## [WORK TO BE COMPLETED]
Please copy each line of the records below that holds the word "scroll".

## [MATERIAL FOR THIS TASK]
----------------
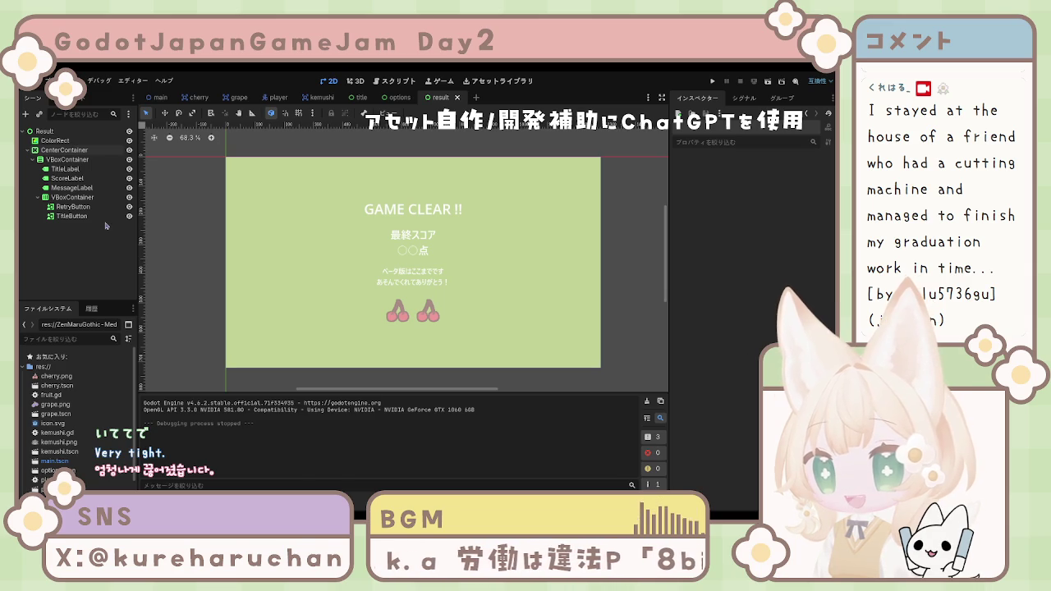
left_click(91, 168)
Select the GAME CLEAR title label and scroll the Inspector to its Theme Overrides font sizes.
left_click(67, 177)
----------------
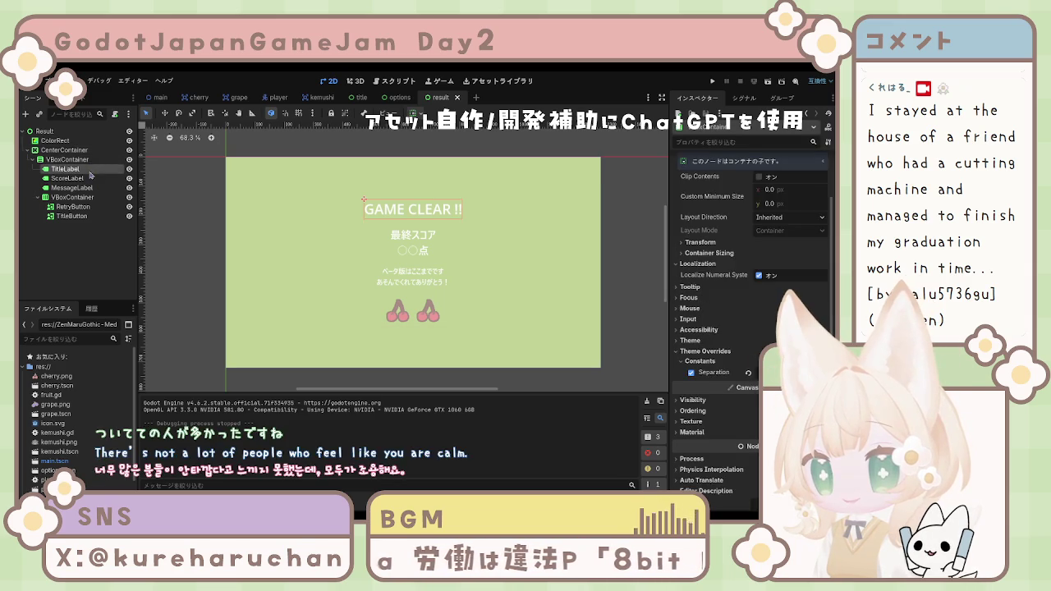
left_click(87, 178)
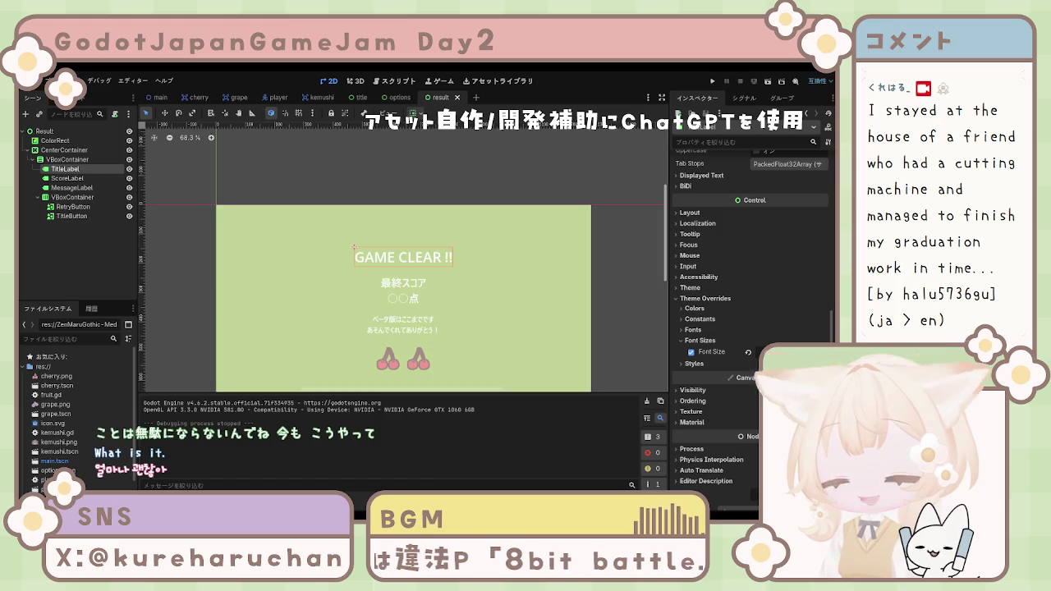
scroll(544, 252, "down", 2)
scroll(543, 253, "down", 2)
----------------
## [FINISHED EXERCISE]
Select the GAME CLEAR title label and scroll the Inspector to its Theme Overrides font sizes.
scroll(544, 252, "down", 2)
scroll(543, 253, "down", 2)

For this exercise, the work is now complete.